Chip Roy writes for the Federalist about powerful forces working together to hurt American health care.
In the past year, health insurance premiums have skyrocketed more than 24 percent — the highest recorded one-year increase.America’s health care industry has a big problem on the horizon — namely that Americans do not trust “Big Health Care” with their personal health decisions. One silver lining to the Covid pandemic is that it lifted the veil of the public health bureaucracy, behind which lies a bloated, unaccountable, and opulent industry comprised of public health “experts,” Big Pharma, insurance companies, and large hospital corporations. But this problem presents us with a world of opportunity through its very simple solution: health care freedom.
Let’s start with how we got into this mess. Our health care system has evolved into an insurance-run, government-dictated bureaucratic racket that creates problems funded by the government and paid for with your tax dollars.
Historically, the American medical industry — built on cornerstones of a strong personal relationship between doctor and patient, the incentive of free enterprise, and freedom of choice — has propelled world-changing innovations and provided the best medical care on Earth. Yet today, this system prevents Americans from accessing the very medical miracles it offers by jacking up prices for care that “insurance” plans won’t cover.

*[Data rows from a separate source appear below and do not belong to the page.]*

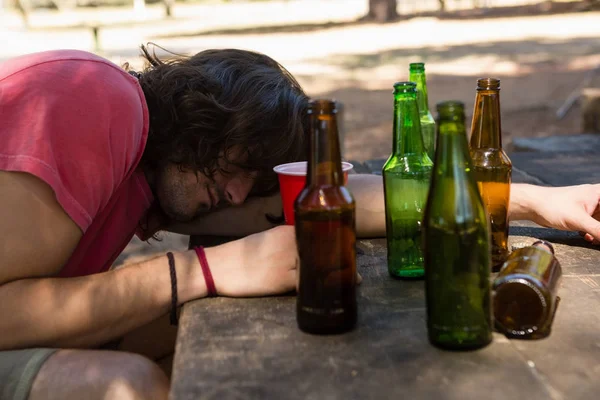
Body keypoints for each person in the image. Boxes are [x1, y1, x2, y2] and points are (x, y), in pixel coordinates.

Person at [2, 46, 600, 400]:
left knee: (189, 349)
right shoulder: (93, 99)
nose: (235, 193)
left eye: (250, 179)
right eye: (237, 165)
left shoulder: (161, 171)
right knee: (128, 382)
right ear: (202, 117)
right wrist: (201, 270)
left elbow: (328, 196)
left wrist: (529, 202)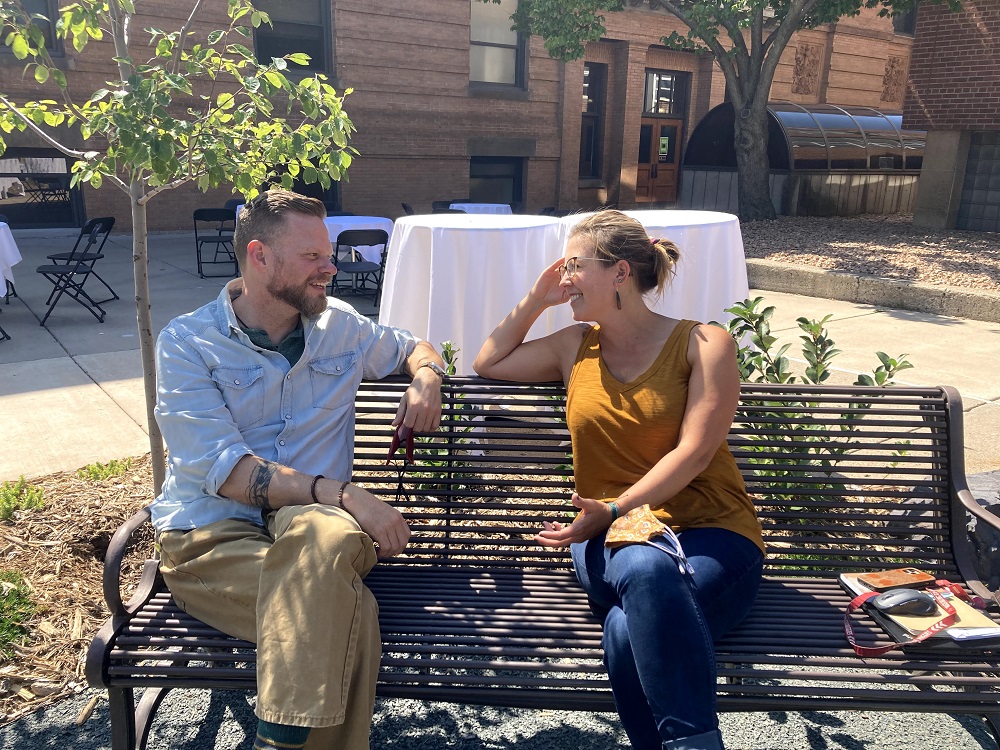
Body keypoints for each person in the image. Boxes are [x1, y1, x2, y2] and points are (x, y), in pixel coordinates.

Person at [150, 189, 446, 750]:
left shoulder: (343, 326)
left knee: (321, 534)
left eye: (328, 254)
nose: (331, 267)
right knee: (343, 602)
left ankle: (277, 739)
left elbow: (414, 346)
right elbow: (230, 474)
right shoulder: (188, 342)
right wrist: (347, 494)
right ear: (259, 256)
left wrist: (427, 376)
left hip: (317, 526)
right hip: (212, 536)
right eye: (313, 256)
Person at [473, 209, 764, 750]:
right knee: (643, 563)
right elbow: (488, 361)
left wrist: (616, 508)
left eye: (576, 266)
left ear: (621, 274)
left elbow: (697, 452)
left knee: (627, 628)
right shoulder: (572, 346)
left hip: (713, 534)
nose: (566, 278)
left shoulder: (704, 344)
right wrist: (538, 300)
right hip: (605, 536)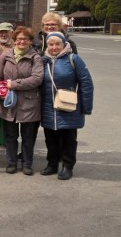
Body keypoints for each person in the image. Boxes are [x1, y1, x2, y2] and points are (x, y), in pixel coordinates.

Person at [40, 32, 94, 180]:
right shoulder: (43, 61)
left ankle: (68, 165)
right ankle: (52, 164)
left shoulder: (73, 59)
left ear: (64, 45)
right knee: (50, 138)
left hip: (69, 106)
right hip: (48, 107)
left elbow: (86, 83)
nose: (54, 47)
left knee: (68, 138)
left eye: (58, 44)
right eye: (51, 44)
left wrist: (86, 106)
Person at [0, 26, 43, 176]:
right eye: (19, 39)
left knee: (28, 136)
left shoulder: (35, 57)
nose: (22, 41)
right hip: (9, 102)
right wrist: (0, 94)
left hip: (29, 102)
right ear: (14, 40)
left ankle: (27, 164)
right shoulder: (5, 56)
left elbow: (37, 79)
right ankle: (11, 162)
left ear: (30, 41)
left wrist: (14, 84)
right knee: (11, 136)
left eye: (25, 39)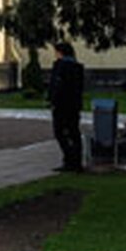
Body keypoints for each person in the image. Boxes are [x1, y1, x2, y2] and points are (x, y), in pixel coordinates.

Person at [47, 40, 85, 172]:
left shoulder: (60, 66)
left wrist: (52, 101)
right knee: (74, 132)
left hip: (61, 105)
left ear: (60, 52)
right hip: (74, 105)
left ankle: (70, 159)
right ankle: (76, 161)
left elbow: (57, 86)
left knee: (60, 132)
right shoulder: (77, 67)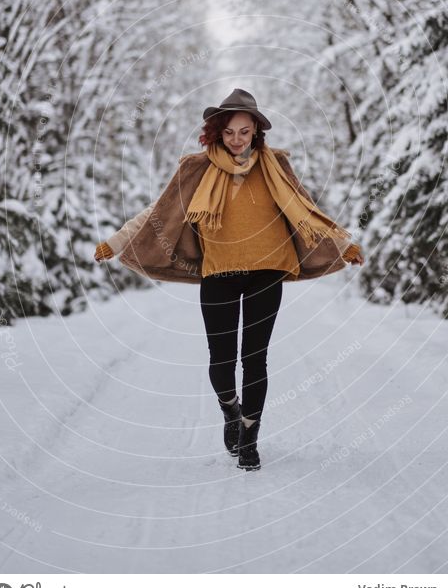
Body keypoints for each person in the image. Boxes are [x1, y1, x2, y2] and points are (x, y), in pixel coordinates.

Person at [94, 88, 364, 471]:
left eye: (245, 131)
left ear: (256, 132)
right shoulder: (197, 169)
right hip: (218, 272)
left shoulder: (275, 166)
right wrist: (117, 240)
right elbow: (159, 211)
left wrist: (343, 245)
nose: (237, 139)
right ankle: (230, 411)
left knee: (255, 359)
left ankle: (250, 438)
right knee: (221, 361)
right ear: (217, 133)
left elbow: (305, 207)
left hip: (267, 271)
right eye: (230, 132)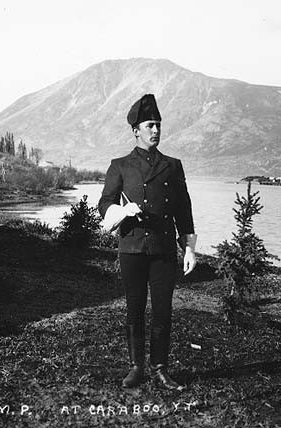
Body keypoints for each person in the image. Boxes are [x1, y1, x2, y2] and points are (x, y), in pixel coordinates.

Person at [98, 94, 198, 390]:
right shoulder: (120, 165)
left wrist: (189, 247)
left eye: (158, 125)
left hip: (164, 250)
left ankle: (160, 369)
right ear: (136, 131)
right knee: (134, 308)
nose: (155, 130)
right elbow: (104, 202)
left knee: (163, 309)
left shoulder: (172, 166)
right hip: (130, 248)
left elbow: (184, 209)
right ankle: (136, 367)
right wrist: (121, 211)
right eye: (150, 125)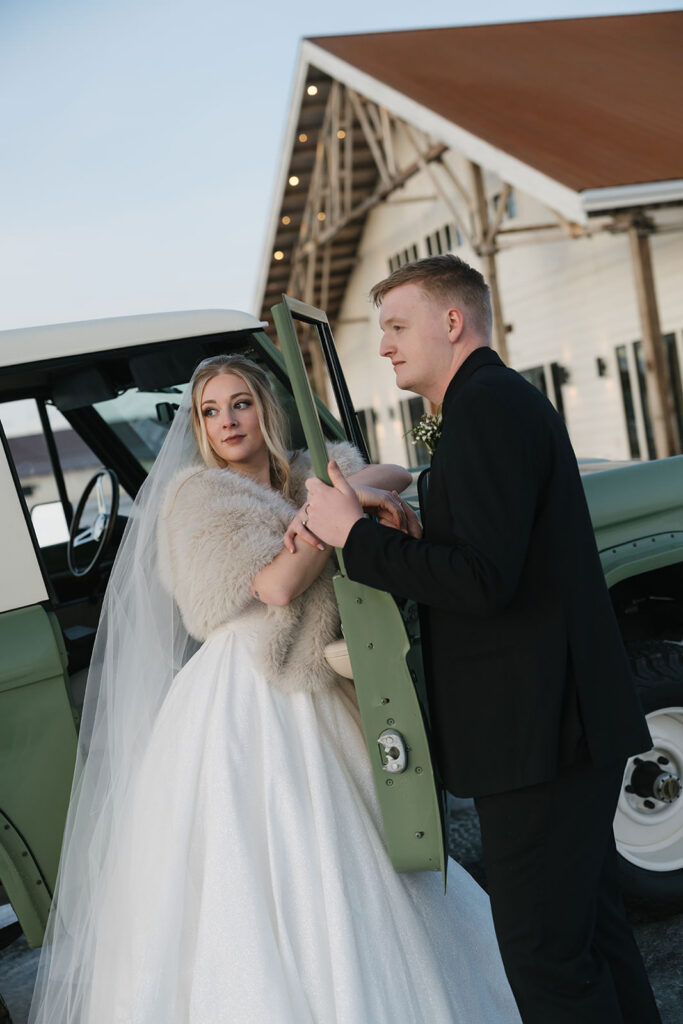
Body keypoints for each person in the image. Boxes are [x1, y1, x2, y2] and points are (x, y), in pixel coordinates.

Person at [29, 353, 521, 1024]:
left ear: (265, 407)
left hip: (318, 679)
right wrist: (330, 518)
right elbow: (276, 585)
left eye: (240, 403)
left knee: (364, 857)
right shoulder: (200, 495)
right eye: (211, 410)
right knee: (260, 865)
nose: (228, 420)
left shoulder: (305, 474)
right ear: (198, 427)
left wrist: (323, 505)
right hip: (245, 691)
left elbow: (396, 472)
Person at [302, 255, 662, 1024]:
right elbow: (502, 557)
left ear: (452, 321)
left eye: (396, 327)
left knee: (545, 960)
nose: (386, 346)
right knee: (589, 938)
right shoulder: (488, 405)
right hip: (552, 725)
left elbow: (480, 581)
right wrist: (420, 531)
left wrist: (355, 536)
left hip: (539, 733)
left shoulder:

It’s not because the Big Health Care corporatists just woke up one morning and decided to put health care out of reach. It’s because years of government regulation and the concentration of power into the hands of large corporations have marginalized doctors and patients. Setting aside the creation of Medicare and Medicaid in 1965, at least 10 major federal health care bills were signed into law between 1982 and 2010. These “reforms” imposed massive regulations on our health care system, creating an alphabet soup of government constraints — from UMRA to HIPAA, from EMTALA to COBRA — that have been squeezing out innovation and competition for years.